I pointed at the guard, who was now pacing up and down, telling all the off-peak ticket holders in flat tones they weren’t getting in. It was 9:24. I wondered if she was enjoying herself.

“I wouldn’t bet on it,” I said.

“It’s really rather a shambles,” the old gentleman added.

“I don’t believe it,” the young man continued, “no wonder this country is in such a mess.”

The queue continued to build up behind me. The guard looked more nervous, pacing up and down behind the barrier as if she was defending a fort. The university girls ran down to the next barrier and managed to convince the guard there, obviously a more reasonable sort, to let them in.

The queue pressed forward. I looked hard at the guard, and wondered what made her such a misery. Yes, monitoring a ticket barrier was not much of a job; was her sole pleasure to be found in getting in people’s way? Was it the only way that she could be noticed?

It hit 9:27. The train’s engine spun up and spun down, which was probably due to the driver doing a systems check. The queue now had become a mob. It was the first time I had been in the midst of a seething mass with one clear, strong message: let us in, LET US IN!

At 9:28, the guard finally decided to radio in for permission to open the barrier, and reluctantly, she let us all through. The movement and sound reminded me of birds fluttering away out of a cage. Freedom: to get out of the station, and to get out of London.

I boarded, found a place to sit and settled back. I looked out the window: the train departed, and I saw Waterloo and the London skyline stretching out behind me, eventually disappearing into the distance. But what the young man said stuck with me, “No wonder this country is in such a mess.” But I think it’s not the stupidity of rules that make the country a mess, it’s the inhumanity in their application and the belief that they substitute for ethics.

If I had shown up too early, and wanted to board a train at say, 8 AM, using the wrong ticket, then definitely, the rules should be there to prevent me from taking advantage. However, note the time, note the train: common sense would have suggested that this was not a group of fare dodgers who somehow wanted to cheat South West Trains. We were just a group of ordinary people who had paid the right fare, and wanted to get on the right train. The guard should have seen this and had the confidence to say, “OK, go through”, but she didn’t. Whether this was out of spite or fear is unclear: but this type of nit-picking, tight-fisted rule making and enforcement has become a motif in Britain these days. Bin men won’t pick up your trash unless you put it out precisely in the right way. Mobile phone companies won’t release your number if you change providers until you go through a set of security questions and are subjected to more marketing. Local councils won’t let you put up a wind turbine or solar cells unless you get planning permission. The number of rules and regulations has increased over the past ten years by a substantial margin and the perception is the accompanying common sense in their application has not risen appropriately.

Britain right now is in the throes of a scandal due to frivolous and outrageous expense claims by Members of Parliament.
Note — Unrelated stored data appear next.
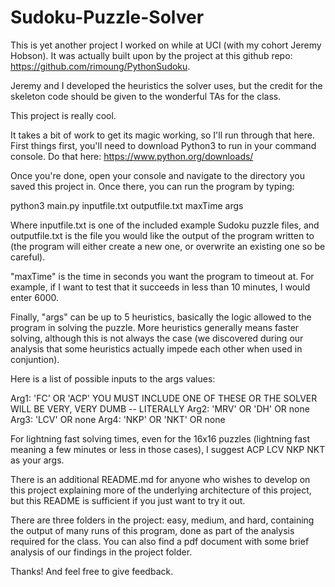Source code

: # Sudoku-Puzzle-Solver

This is yet another project I worked on while at UCI (with my cohort Jeremy Hobson). It was actually built upon by the project
at this github repo: https://github.com/rimoung/PythonSudoku.

Jeremy and I developed the heuristics the solver uses, but the credit for the skeleton code should be given to the wonderful TAs for the class.

This project is really cool.

It takes a bit of work to get its magic working, so I'll run through that here.
First things first, you'll need to download Python3 to run in your command console. Do that here:
https://www.python.org/downloads/

Once you're done, open your console and navigate to the directory you saved this project in.
Once there, you can run the program by typing:

python3 main.py inputfile.txt outputfile.txt maxTime args

Where inputfile.txt is one of the included example Sudoku puzzle files, and outputfile.txt is the file you would like 
the output of the program written to (the program will either create a new one, or overwrite an existing one so be careful).

"maxTime" is the time in seconds you want the program to timeout at. For example, if I want to test that it succeeds in less than 10 minutes, I would enter 6000.

Finally, "args" can be up to 5 heuristics, basically the logic allowed to the program in solving the puzzle. More heuristics generally means faster solving, although this is not always the case (we discovered during our analysis that some heuristics actually impede each other when used in conjuntion).

Here is a list of possible inputs to the args values:

Arg1: 'FC' OR 'ACP' YOU MUST INCLUDE ONE OF THESE OR THE SOLVER WILL BE VERY, VERY DUMB -- LITERALLY
Arg2: 'MRV' OR 'DH' OR none
Arg3: 'LCV' OR none
Arg4: 'NKP' OR 'NKT' OR none

For lightning fast solving times, even for the 16x16 puzzles (lightning fast meaning a few minutes or less in those cases),
I suggest ACP LCV NKP NKT as your args.

There is an additional README.md for anyone who wishes to develop on this project explaining more of the underlying
architecture of this project, but this README is sufficient if you just want to try it out.

There are three folders in the project: easy, medium, and hard, containing the output of many runs of this program, done as part of the analysis required for the class. You can also find a pdf document with some brief analysis of our findings in the project folder. 

Thanks! And feel free to give feedback.
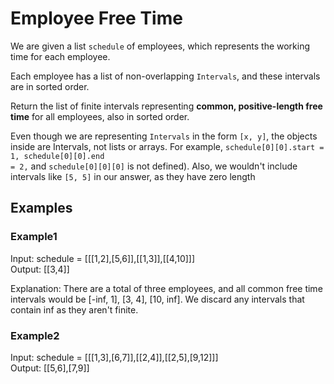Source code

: # Employee Free Time

We are given a list <code>schedule</code> of employees, which represents the working time for each employee.

Each employee has a list of non-overlapping <code>Intervals</code>, and these intervals are in sorted order.

Return the list of finite intervals representing <b>common, positive-length free time</b> for all employees, also in sorted order.

Even though we are representing <code>Intervals</code> in the form <code>[x, y]</code>, the objects inside are Intervals, not lists or arrays. 
For example, <code>schedule[0][0].start = 1, schedule[0][0].end = 2,</code> and <code>schedule[0][0][0]</code> is not defined).  Also, we wouldn't include intervals like <code>[5, 5]</code> in our answer, as they have zero length

 


## Examples
### Example1
Input: schedule = [[[1,2],[5,6]],[[1,3]],[[4,10]]]	</br>
Output: [[3,4]]

Explanation: There are a total of three employees, and all common free time intervals would be [-inf, 1], [3, 4], [10, inf].
We discard any intervals that contain inf as they aren't finite.

### Example2
Input: schedule = [[[1,3],[6,7]],[[2,4]],[[2,5],[9,12]]]	</br>
Output: [[5,6],[7,9]]
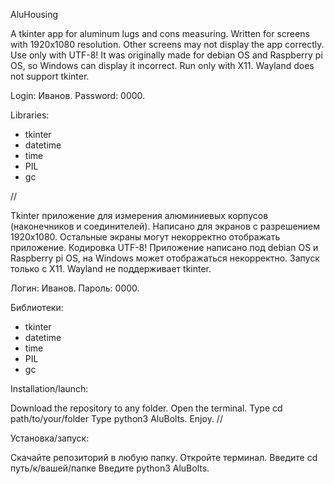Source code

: AluHousing

A tkinter app for aluminum lugs and cons measuring. Written for screens with 1920x1080 resolution. Other screens may not display the app correctly. Use only with UTF-8! 
It was originally made for debian OS and Raspberry pi OS, so Windows can display it incorrect. Run only with X11. Wayland does not support tkinter. 

Login: Иванов. Password: 0000.

Libraries:

- tkinter
- datetime
- time
- PIL
- gc

//

Tkinter приложение для измерения алюминиевых корпусов (наконечников и соединителей). Написано для экранов с разрешением 1920х1080. Остальные экраны могут некорректно отображать приложение. 
Кодировка UTF-8! Приложение написано под debian OS и Raspberry pi OS, на Windows может отображаться некорректно. Запуск только с X11. Wayland не поддерживает tkinter. 

Логин: Иванов. Пароль: 0000.

Библиотеки:

- tkinter
- datetime
- time
- PIL
- gc

Installation/launch:

Download the repository to any folder.
Open the terminal.
Type cd path/to/your/folder
Type python3 AluBolts. Enjoy.
//

Установка/запуск:

Скачайте репозиторий в любую папку.
Откройте терминал.
Введите cd путь/к/вашей/папке
Введите python3 AluBolts.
The retort from the Deputy Leader of the Labour Party, Harriet Harman, has been that the rules were followed; but in this instance, common sense and ethics would have said that it’s not right to claim the construction costs of a sauna on expenses, or to profit on property bought using MP’s allowances. Yet the politicians don’t apparently want to understand that the divergence between regulation and morals is precisely what is making the public so angry at them.

However, I think I caught a glimpse of what’s coming on platform seven. There is a limit to what people will take, how much nonsense will be tolerated. A natural sense of justice is more powerful than the iron fist of rules. Businessmen, politicians, leaders of all kinds should look to examples like Waterloo’s platform seven and realise that there will come a time when compassion, sense and logic will mean more than any petty dictum they can come up with. The barrier will come down: the question is, will it be broken down, or will they open it of their own accord?